Records Start Marker
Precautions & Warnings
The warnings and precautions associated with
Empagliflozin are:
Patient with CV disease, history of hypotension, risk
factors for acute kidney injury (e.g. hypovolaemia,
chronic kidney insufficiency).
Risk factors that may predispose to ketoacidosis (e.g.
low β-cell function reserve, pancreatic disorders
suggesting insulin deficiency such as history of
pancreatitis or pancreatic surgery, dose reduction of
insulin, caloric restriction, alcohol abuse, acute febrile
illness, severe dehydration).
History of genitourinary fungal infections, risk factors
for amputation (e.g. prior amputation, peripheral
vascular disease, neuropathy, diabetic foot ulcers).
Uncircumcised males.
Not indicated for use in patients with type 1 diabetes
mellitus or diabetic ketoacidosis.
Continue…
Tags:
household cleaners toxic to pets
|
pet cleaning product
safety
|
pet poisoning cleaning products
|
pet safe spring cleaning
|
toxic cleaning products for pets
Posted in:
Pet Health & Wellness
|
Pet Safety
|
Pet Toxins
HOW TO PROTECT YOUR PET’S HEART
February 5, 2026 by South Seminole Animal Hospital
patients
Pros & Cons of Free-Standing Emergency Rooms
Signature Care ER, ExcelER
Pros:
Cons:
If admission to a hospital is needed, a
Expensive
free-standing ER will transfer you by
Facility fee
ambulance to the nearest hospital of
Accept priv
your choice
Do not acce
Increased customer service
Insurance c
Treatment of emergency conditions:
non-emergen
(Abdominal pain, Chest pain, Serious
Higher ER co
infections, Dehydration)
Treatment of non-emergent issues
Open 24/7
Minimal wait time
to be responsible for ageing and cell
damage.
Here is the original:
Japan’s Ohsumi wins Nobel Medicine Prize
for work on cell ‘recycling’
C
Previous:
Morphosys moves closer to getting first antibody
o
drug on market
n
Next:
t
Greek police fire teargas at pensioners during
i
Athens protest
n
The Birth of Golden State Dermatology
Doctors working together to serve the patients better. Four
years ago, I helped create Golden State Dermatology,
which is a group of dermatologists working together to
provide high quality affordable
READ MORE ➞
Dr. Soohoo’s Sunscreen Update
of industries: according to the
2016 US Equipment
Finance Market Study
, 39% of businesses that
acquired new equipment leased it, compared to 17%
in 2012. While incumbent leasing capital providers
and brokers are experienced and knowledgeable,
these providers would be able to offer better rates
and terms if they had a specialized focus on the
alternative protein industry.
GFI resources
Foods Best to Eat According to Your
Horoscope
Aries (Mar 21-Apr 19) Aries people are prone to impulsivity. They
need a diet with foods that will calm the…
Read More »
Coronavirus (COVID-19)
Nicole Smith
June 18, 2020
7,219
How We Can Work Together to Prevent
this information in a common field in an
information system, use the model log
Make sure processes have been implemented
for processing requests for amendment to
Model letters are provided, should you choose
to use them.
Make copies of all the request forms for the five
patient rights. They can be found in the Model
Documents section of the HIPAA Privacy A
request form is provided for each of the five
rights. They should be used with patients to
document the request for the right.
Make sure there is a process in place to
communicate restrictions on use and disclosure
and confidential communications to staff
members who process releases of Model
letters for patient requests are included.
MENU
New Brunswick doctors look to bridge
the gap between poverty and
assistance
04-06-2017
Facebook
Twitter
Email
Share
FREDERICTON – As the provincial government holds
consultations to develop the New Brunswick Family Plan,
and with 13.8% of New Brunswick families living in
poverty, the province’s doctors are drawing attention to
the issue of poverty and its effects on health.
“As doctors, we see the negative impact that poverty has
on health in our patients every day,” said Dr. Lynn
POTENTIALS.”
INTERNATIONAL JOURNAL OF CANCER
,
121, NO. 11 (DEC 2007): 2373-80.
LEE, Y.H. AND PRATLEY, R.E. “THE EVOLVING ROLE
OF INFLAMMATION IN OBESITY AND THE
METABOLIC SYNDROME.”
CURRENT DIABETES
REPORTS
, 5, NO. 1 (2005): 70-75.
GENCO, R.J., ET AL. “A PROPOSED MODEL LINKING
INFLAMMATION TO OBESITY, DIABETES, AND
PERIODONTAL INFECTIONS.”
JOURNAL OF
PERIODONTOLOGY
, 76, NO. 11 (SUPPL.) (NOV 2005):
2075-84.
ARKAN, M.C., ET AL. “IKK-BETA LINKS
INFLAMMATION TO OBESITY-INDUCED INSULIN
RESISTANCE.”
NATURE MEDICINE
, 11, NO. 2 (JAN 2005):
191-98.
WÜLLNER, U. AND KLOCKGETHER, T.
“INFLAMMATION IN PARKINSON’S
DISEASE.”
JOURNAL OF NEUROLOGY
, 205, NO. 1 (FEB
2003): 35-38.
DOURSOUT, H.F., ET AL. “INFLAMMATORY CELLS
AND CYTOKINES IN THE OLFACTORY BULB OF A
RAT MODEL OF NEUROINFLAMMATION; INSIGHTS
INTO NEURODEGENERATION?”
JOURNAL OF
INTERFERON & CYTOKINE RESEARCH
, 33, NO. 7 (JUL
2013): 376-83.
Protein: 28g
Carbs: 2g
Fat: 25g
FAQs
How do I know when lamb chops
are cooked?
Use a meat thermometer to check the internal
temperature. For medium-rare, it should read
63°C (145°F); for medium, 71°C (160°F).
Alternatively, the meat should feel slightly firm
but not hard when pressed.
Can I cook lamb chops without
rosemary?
Records End Marker
■ The task: Each line above needs to be repeated exactly, with nothing omitted.

■ Response area:
Precautions & Warnings
The warnings and precautions associated with
Empagliflozin are:
Patient with CV disease, history of hypotension, risk
factors for acute kidney injury (e.g. hypovolaemia,
chronic kidney insufficiency).
Risk factors that may predispose to ketoacidosis (e.g.
low β-cell function reserve, pancreatic disorders
suggesting insulin deficiency such as history of
pancreatitis or pancreatic surgery, dose reduction of
insulin, caloric restriction, alcohol abuse, acute febrile
illness, severe dehydration).
History of genitourinary fungal infections, risk factors
for amputation (e.g. prior amputation, peripheral
vascular disease, neuropathy, diabetic foot ulcers).
Uncircumcised males.
Not indicated for use in patients with type 1 diabetes
mellitus or diabetic ketoacidosis.
Continue…
Tags:
household cleaners toxic to pets
|
pet cleaning product
safety
|
pet poisoning cleaning products
|
pet safe spring cleaning
|
toxic cleaning products for pets
Posted in:
Pet Health & Wellness
|
Pet Safety
|
Pet Toxins
HOW TO PROTECT YOUR PET’S HEART
February 5, 2026 by South Seminole Animal Hospital
patients
Pros & Cons of Free-Standing Emergency Rooms
Signature Care ER, ExcelER
Pros:
Cons:
If admission to a hospital is needed, a
Expensive
free-standing ER will transfer you by
Facility fee
ambulance to the nearest hospital of
Accept priv
your choice
Do not acce
Increased customer service
Insurance c
Treatment of emergency conditions:
non-emergen
(Abdominal pain, Chest pain, Serious
Higher ER co
infections, Dehydration)
Treatment of non-emergent issues
Open 24/7
Minimal wait time
to be responsible for ageing and cell
damage.
Here is the original:
Japan’s Ohsumi wins Nobel Medicine Prize
for work on cell ‘recycling’
C
Previous:
Morphosys moves closer to getting first antibody
o
drug on market
n
Next:
t
Greek police fire teargas at pensioners during
i
Athens protest
n
The Birth of Golden State Dermatology
Doctors working together to serve the patients better. Four
years ago, I helped create Golden State Dermatology,
which is a group of dermatologists working together to
provide high quality affordable
READ MORE ➞
Dr. Soohoo’s Sunscreen Update
of industries: according to the
2016 US Equipment
Finance Market Study
, 39% of businesses that
acquired new equipment leased it, compared to 17%
in 2012. While incumbent leasing capital providers
and brokers are experienced and knowledgeable,
these providers would be able to offer better rates
and terms if they had a specialized focus on the
alternative protein industry.
GFI resources
Foods Best to Eat According to Your
Horoscope
Aries (Mar 21-Apr 19) Aries people are prone to impulsivity. They
need a diet with foods that will calm the…
Read More »
Coronavirus (COVID-19)
Nicole Smith
June 18, 2020
7,219
How We Can Work Together to Prevent
this information in a common field in an
information system, use the model log
Make sure processes have been implemented
for processing requests for amendment to
Model letters are provided, should you choose
to use them.
Make copies of all the request forms for the five
patient rights. They can be found in the Model
Documents section of the HIPAA Privacy A
request form is provided for each of the five
rights. They should be used with patients to
document the request for the right.
Make sure there is a process in place to
communicate restrictions on use and disclosure
and confidential communications to staff
members who process releases of Model
letters for patient requests are included.
MENU
New Brunswick doctors look to bridge
the gap between poverty and
assistance
04-06-2017
Facebook
Twitter
Email
Share
FREDERICTON – As the provincial government holds
consultations to develop the New Brunswick Family Plan,
and with 13.8% of New Brunswick families living in
poverty, the province’s doctors are drawing attention to
the issue of poverty and its effects on health.
“As doctors, we see the negative impact that poverty has
on health in our patients every day,” said Dr. Lynn
POTENTIALS.”
INTERNATIONAL JOURNAL OF CANCER
,
121, NO. 11 (DEC 2007): 2373-80.
LEE, Y.H. AND PRATLEY, R.E. “THE EVOLVING ROLE
OF INFLAMMATION IN OBESITY AND THE
METABOLIC SYNDROME.”
CURRENT DIABETES
REPORTS
, 5, NO. 1 (2005): 70-75.
GENCO, R.J., ET AL. “A PROPOSED MODEL LINKING
INFLAMMATION TO OBESITY, DIABETES, AND
PERIODONTAL INFECTIONS.”
JOURNAL OF
PERIODONTOLOGY
, 76, NO. 11 (SUPPL.) (NOV 2005):
2075-84.
ARKAN, M.C., ET AL. “IKK-BETA LINKS
INFLAMMATION TO OBESITY-INDUCED INSULIN
RESISTANCE.”
NATURE MEDICINE
, 11, NO. 2 (JAN 2005):
191-98.
WÜLLNER, U. AND KLOCKGETHER, T.
“INFLAMMATION IN PARKINSON’S
DISEASE.”
JOURNAL OF NEUROLOGY
, 205, NO. 1 (FEB
2003): 35-38.
DOURSOUT, H.F., ET AL. “INFLAMMATORY CELLS
AND CYTOKINES IN THE OLFACTORY BULB OF A
RAT MODEL OF NEUROINFLAMMATION; INSIGHTS
INTO NEURODEGENERATION?”
JOURNAL OF
INTERFERON & CYTOKINE RESEARCH
, 33, NO. 7 (JUL
2013): 376-83.
Protein: 28g
Carbs: 2g
Fat: 25g
FAQs
How do I know when lamb chops
are cooked?
Use a meat thermometer to check the internal
temperature. For medium-rare, it should read
63°C (145°F); for medium, 71°C (160°F).
Alternatively, the meat should feel slightly firm
but not hard when pressed.
Can I cook lamb chops without
rosemary?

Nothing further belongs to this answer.